We don't really read much about skinhead culture at all. What we do read is a simple story full of violent and casual sex, interspersed with very odd moralistic passages from the author (as if he's thinking: 'and now it's time for my opinion!').

Let's keep it at this: glad to have read this classic pulp novel. It was 'interesting'. I might actually read the follow-up, Suedehead, at some point in the future, just to see what happens to young Joe in the next phase of his life (so Skinhead must have entertained me in some way).
53 reviews
January 6, 2025
Skinhead by Richard Allen is a 1970s pulp novel that i first read in my early teens in the '80s. Its a violent and gritty look at the subculture of British skinheads.

Fast-paced, filled with graphic depictions of violence , racism, sexual assault and gang culture.
Difficult to recommend and mainly reread for nostalgic reasons.
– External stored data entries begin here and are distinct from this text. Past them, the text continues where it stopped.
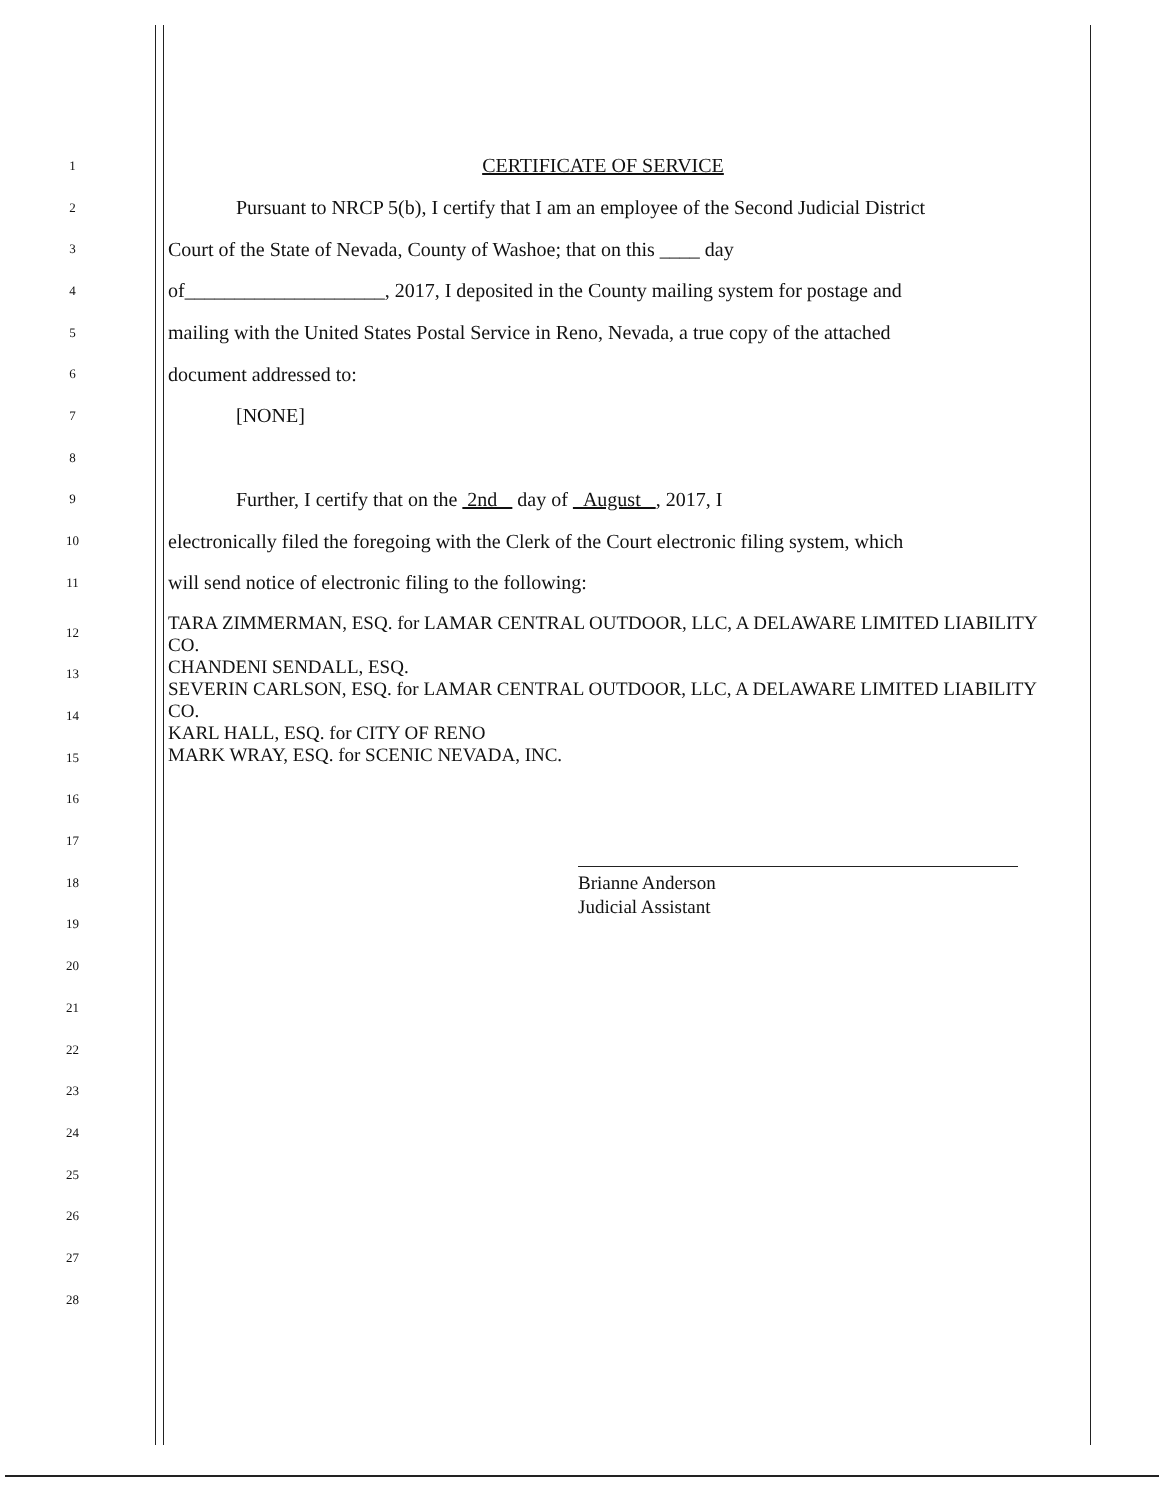1 CERTIFICATE OF SERVICE
2 Pursuant to NRCP 5(b), I certify that I am an employee of the Second Judicial District
3 Court of the State of Nevada, County of Washoe; that on this ____ day
4 of____________________, 2017, I deposited in the County mailing system for postage and
5 mailing with the United States Postal Service in Reno, Nevada, a true copy of the attached
6 document addressed to:
7 [NONE]
8
9 Further, I certify that on the 2nd day of August , 2017, I
10 electronically filed the foregoing with the Clerk of the Court electronic filing system, which
11 will send notice of electronic filing to the following:
12
13
14
15
16
17
18
19
20
21
22
23
24
25
26
27
28
TARA ZIMMERMAN, ESQ. for LAMAR CENTRAL OUTDOOR, LLC, A DELAWARE LIMITED LIABILITY CO.
CHANDENI SENDALL, ESQ.
SEVERIN CARLSON, ESQ. for LAMAR CENTRAL OUTDOOR, LLC, A DELAWARE LIMITED LIABILITY CO.
KARL HALL, ESQ. for CITY OF RENO
MARK WRAY, ESQ. for SCENIC NEVADA, INC.
Brianne Anderson
Judicial Assistant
Glad I revisited it but won't be doing it again for another long period.
Profile Image for Keiron.
Author 6 books2 followers
July 8, 2020
Very much a product of its time language and setting wise- often promoting the violent side of the subculture, it's highly doubtful it'd get a repress these days. Suedehead is the far better title in my book. If you must read these, get the ST Publishing books, which includes 3 of NEL titles and ongoing "adventures" of Mr Hawkin's world of sex, violence and racism.
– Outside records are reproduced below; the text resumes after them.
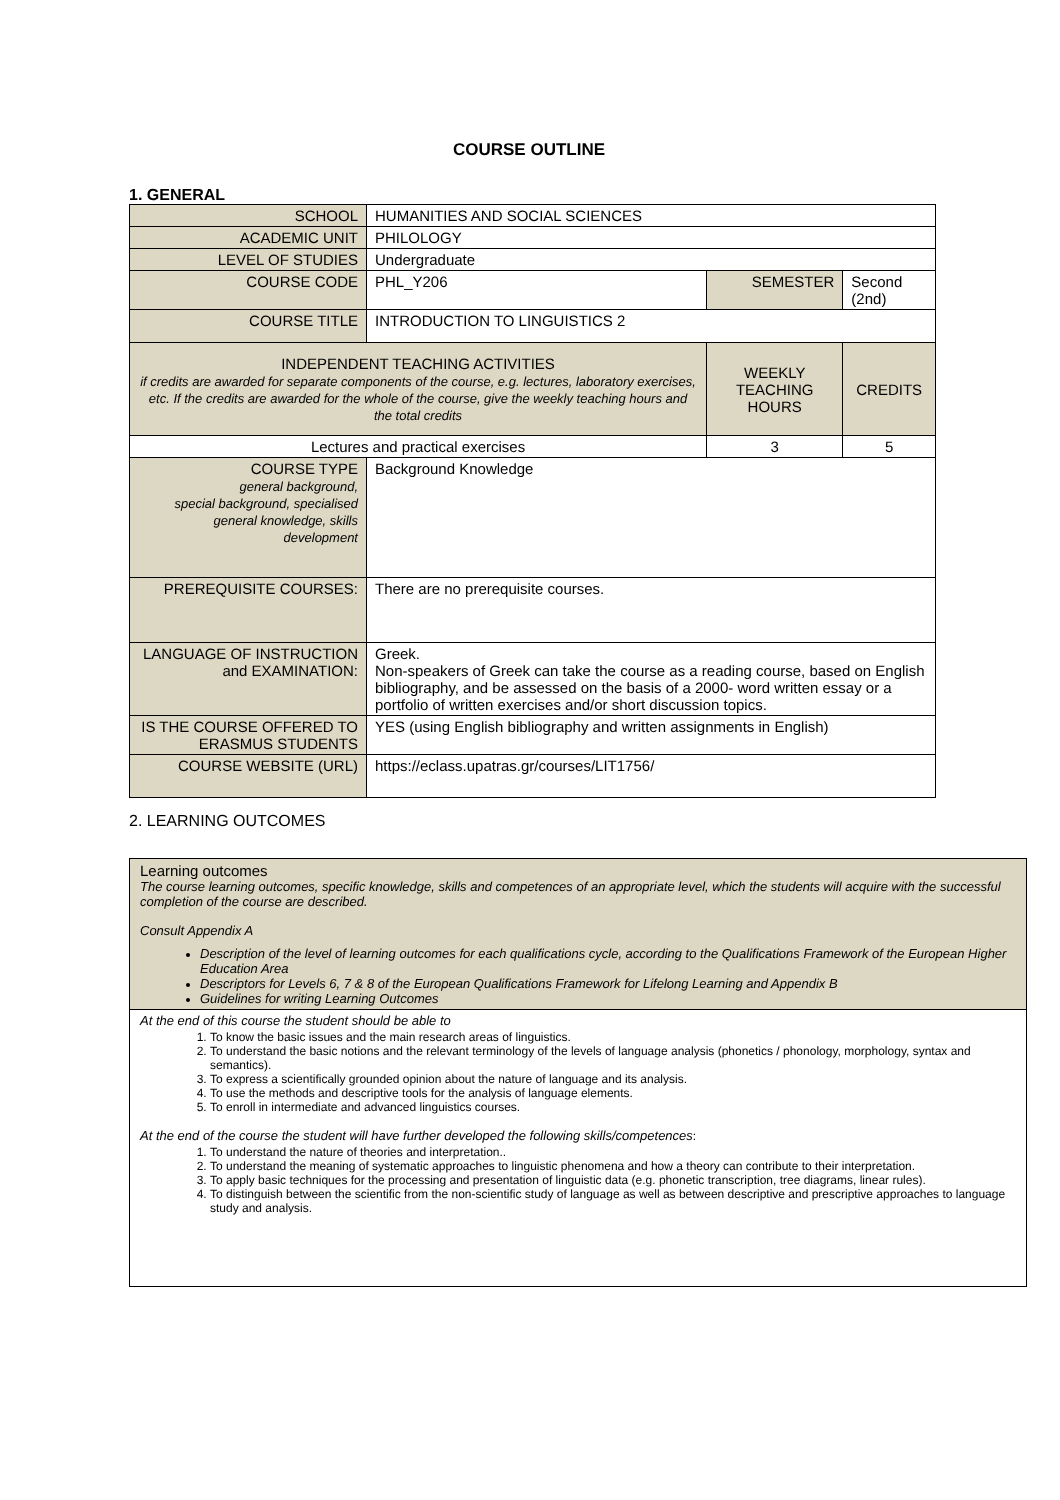COURSE OUTLINE
1. GENERAL
| SCHOOL | HUMANITIES AND SOCIAL SCIENCES | | | |
| ACADEMIC UNIT | PHILOLOGY | | | |
| LEVEL OF STUDIES | Undergraduate | | | |
| COURSE CODE | PHL_Y206 | SEMESTER | | Second (2nd) |
| COURSE TITLE | INTRODUCTION TO LINGUISTICS 2 | | | |
| INDEPENDENT TEACHING ACTIVITIES if credits are awarded for separate components of the course, e.g. lectures, laboratory exercises, etc. If the credits are awarded for the whole of the course, give the weekly teaching hours and the total credits | | WEEKLY TEACHING HOURS | CREDITS | |
| Lectures and practical exercises | | 3 | 5 | |
| COURSE TYPE general background, special background, specialised general knowledge, skills development | Background Knowledge | | | |
| PREREQUISITE COURSES: | There are no prerequisite courses. | | | |
| LANGUAGE OF INSTRUCTION and EXAMINATION: | Greek. Non-speakers of Greek can take the course as a reading course, based on English bibliography, and be assessed on the basis of a 2000- word written essay or a portfolio of written exercises and/or short discussion topics. | | | |
| IS THE COURSE OFFERED TO ERASMUS STUDENTS | YES (using English bibliography and written assignments in English) | | | |
| COURSE WEBSITE (URL) | https://eclass.upatras.gr/courses/LIT1756/ | | | |
2. LEARNING OUTCOMES
| Learning outcomes The course learning outcomes, specific knowledge, skills and competences of an appropriate level, which the students will acquire with the successful completion of the course are described. Consult Appendix A Description of the level of learning outcomes for each qualifications cycle, according to the Qualifications Framework of the European Higher Education Area Descriptors for Levels 6, 7 & 8 of the European Qualifications Framework for Lifelong Learning and Appendix B Guidelines for writing Learning Outcomes |
| At the end of this course the student should be able to 1. To know the basic issues and the main research areas of linguistics. 2. To understand the basic notions and the relevant terminology of the levels of language analysis (phonetics / phonology, morphology, syntax and semantics). 3. To express a scientifically grounded opinion about the nature of language and its analysis. 4. To use the methods and descriptive tools for the analysis of language elements. 5. To enroll in intermediate and advanced linguistics courses. At the end of the course the student will have further developed the following skills/competences : 1. To understand the nature of theories and interpretation.. 2. To understand the meaning of systematic approaches to linguistic phenomena and how a theory can contribute to their interpretation. 3. To apply basic techniques for the processing and presentation of linguistic data (e.g. phonetic transcription, tree diagrams, linear rules). 4. To distinguish between the scientific from the non-scientific study of language as well as between descriptive and prescriptive approaches to language study and analysis. |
Profile Image for Chris Stephens.
578 reviews3 followers
October 19, 2024
A great read,
an honest look into the skinhead mindset,
I would not say in a pro way even,
more like looking at the world from Alex's,
of Clockwork Orange,
but with a real sociological prospective,
unemployment and poverty,
create hate, blame and sadly ignorance.
This classic is still very relevant to the modern world of Trumpism.
527 reviews1 follower
October 15, 2019
its a book of its time and when you read it you have to accept that
its the story of a lad who has taken on the culture of the skin head and all that goes with it
there is violence , racism etc but i found it a good read but quite short
Profile Image for Richard  Gilbertson.
194 reviews
June 13, 2021
This is a short book, not a lot to it but an interesting read as a social commentary on how going soft on criminals is a bad idea. Amazing that after 50 years we still haven’t learned that. Thanks liberals
Profile Image for Scarlett O.H..
147 reviews1 follower
April 11, 2018
Truly nasty book filled with nasty people and the writer’s nasty opinion full of prejudices and discrimination shinning true. Horrible.
Profile Image for Jason Motz.
41 reviews38 followers
January 19, 2019
Even by pulp standards, this is just terrible. So how did this, THIS, become a cult classic? Shite.